I am not proposing cutting all funding to every sport except boxing. What I do propose is that boxing receives the highest proportion of funding. The next highest level of funding should go to another sport in which we can realistically medal in. An example would be equestrian. Horse Sport Ireland had its funding cut by 7% this year, yet Cian O Connor still won a bronze medal. One wonders of the possibilities open to the likes of O Connor should the sport receive more money.  The basis for the ranking of the sports should be Ireland’s performances in major competitions like the Olympics, and World and European competitions.

Great Britain have done exactly this, learning from Atlanta 1996 where they won a single gold medal. They pumped funding into sports in which they can dominate. They spent over 30 million euro on their cyclists for London 2012 and similar amounts on their rowers. As a result, the bulk of their 29 medals were won in the velodrome and on the water at Eton Dorney.

The Irish Sports Council is still falling victim to the archaic practice of funnelling money into traditional sports in which medals are unrealistic targets.

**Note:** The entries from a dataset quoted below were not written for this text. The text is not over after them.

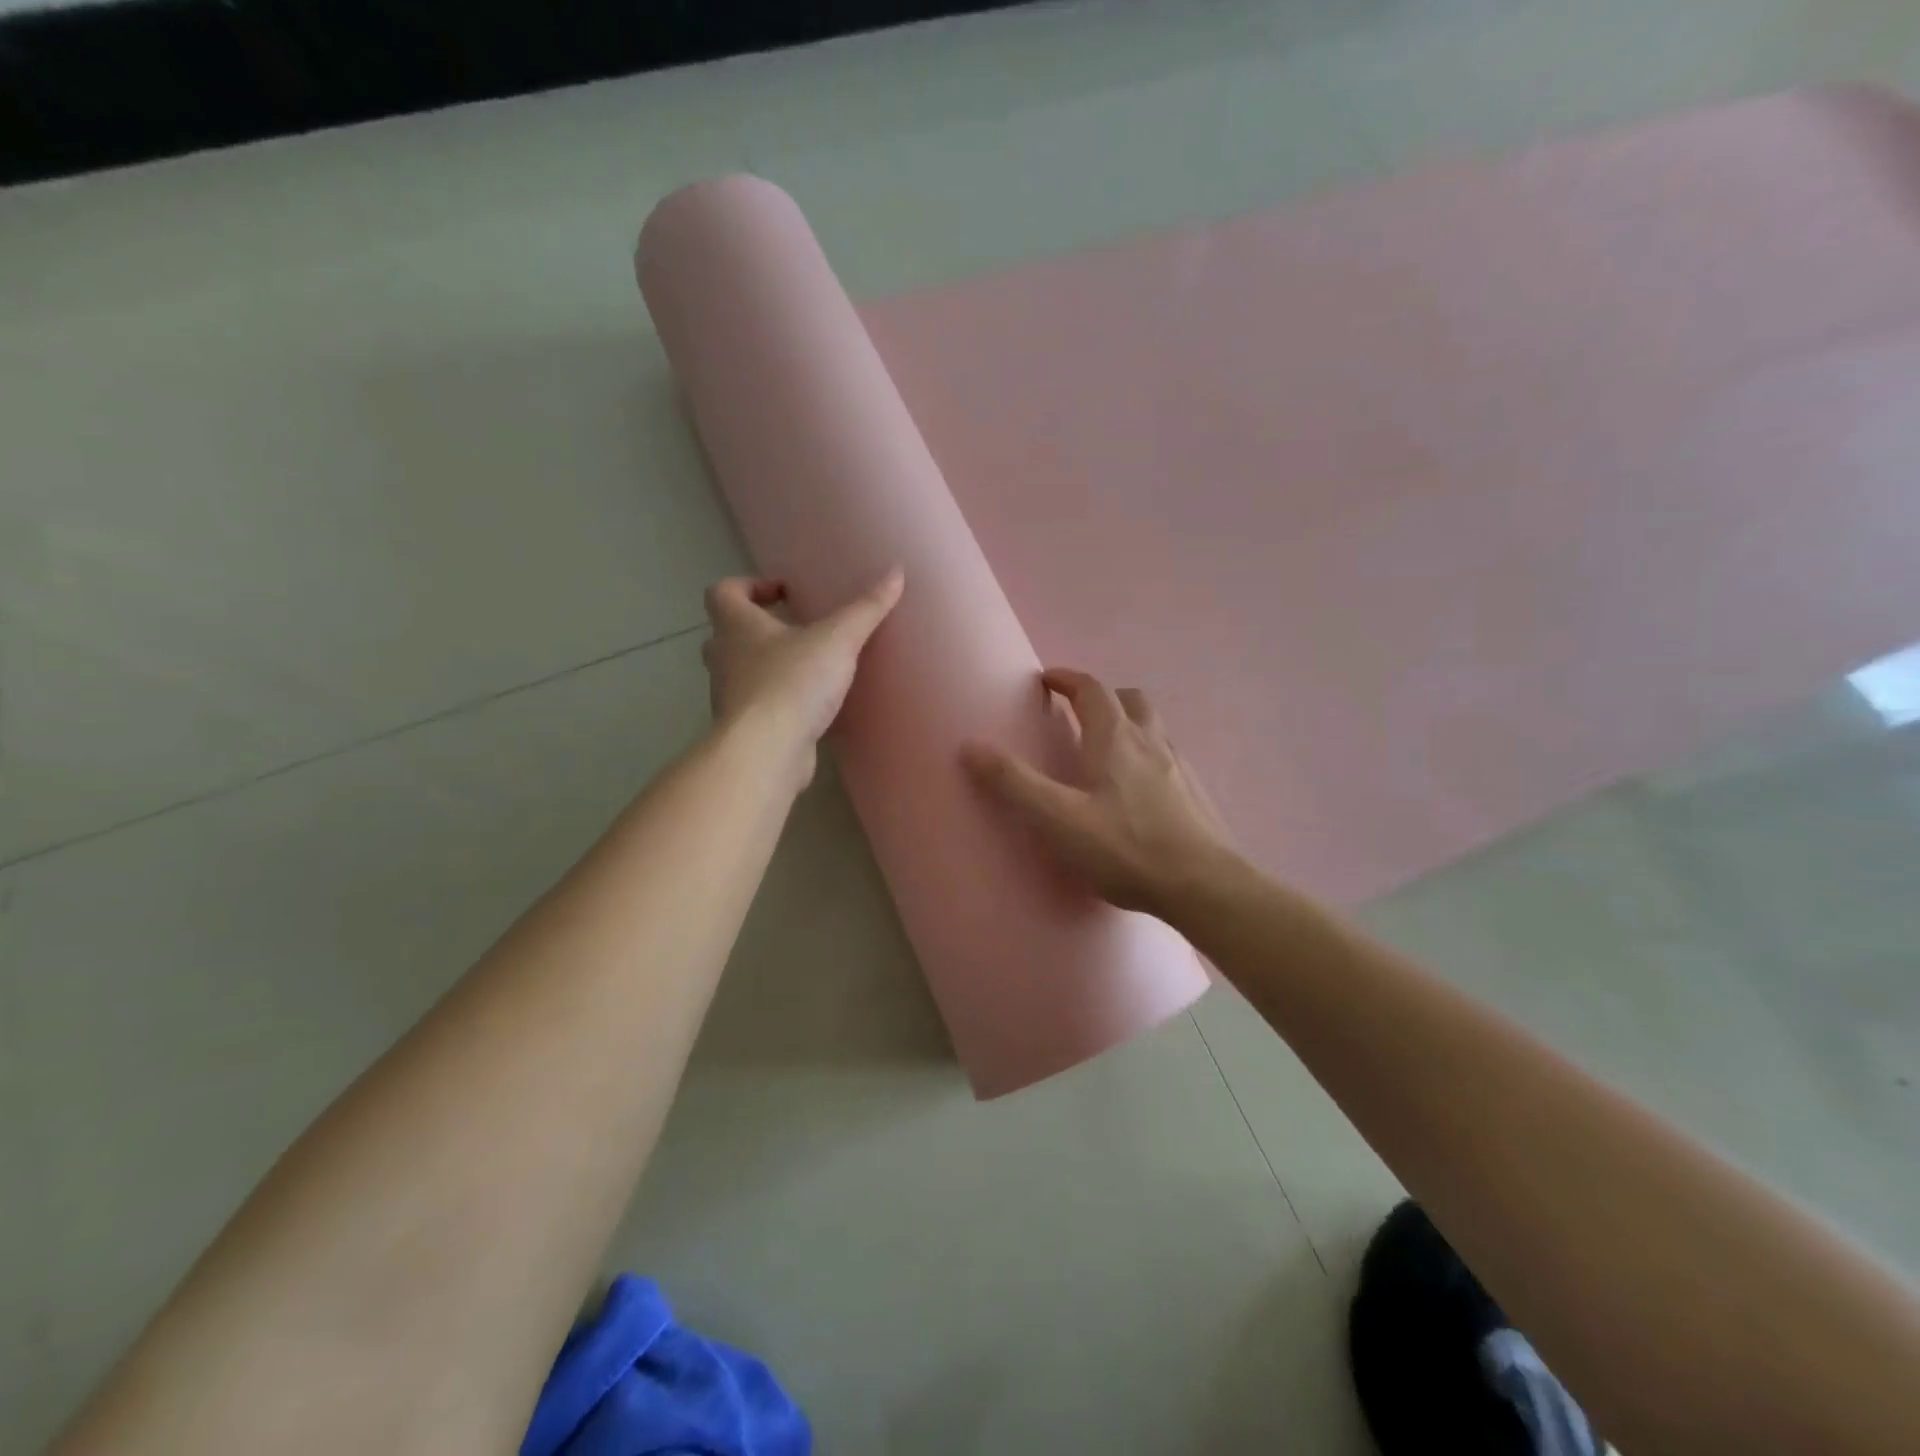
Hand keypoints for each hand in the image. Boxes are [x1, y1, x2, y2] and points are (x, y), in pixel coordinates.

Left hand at [701, 568, 903, 786]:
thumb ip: (865, 609)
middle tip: (795, 630)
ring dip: (767, 667)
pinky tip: (809, 708)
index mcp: (736, 626)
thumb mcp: (837, 640)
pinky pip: (757, 707)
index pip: (723, 592)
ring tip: (807, 668)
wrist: (766, 752)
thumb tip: (895, 572)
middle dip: (758, 629)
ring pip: (740, 672)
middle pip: (727, 633)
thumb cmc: (793, 683)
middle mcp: (724, 658)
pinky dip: (777, 702)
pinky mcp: (745, 729)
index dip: (750, 586)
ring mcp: (730, 697)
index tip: (785, 593)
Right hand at [962, 669, 1234, 916]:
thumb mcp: (1057, 818)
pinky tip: (1139, 793)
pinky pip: (1169, 760)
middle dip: (1103, 698)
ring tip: (1107, 752)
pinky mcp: (1195, 796)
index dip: (1067, 679)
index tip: (1047, 680)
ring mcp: (1179, 769)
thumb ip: (1014, 783)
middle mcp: (1151, 743)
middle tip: (1080, 714)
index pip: (1091, 689)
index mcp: (1116, 739)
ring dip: (1129, 725)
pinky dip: (1148, 758)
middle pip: (1130, 700)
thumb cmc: (1125, 848)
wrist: (1203, 886)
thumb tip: (971, 746)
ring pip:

Ireland have won two medals on the track since 1956. This year in the ring, we won four in a week. Realistically Ireland’s best medal hopes in four years are boxers. Top level sport is ruthless. History is written by the winners. Even if it is awkward to write with a boxing glove on, it is Ireland’s boxers that have been the authors in Beijing and London.  While taking part in the Olympics has its obvious and beautiful virtues, what really matters is winning. If boxing gets the majority of funding for Rio, there will be more history, more legacies, and more medals.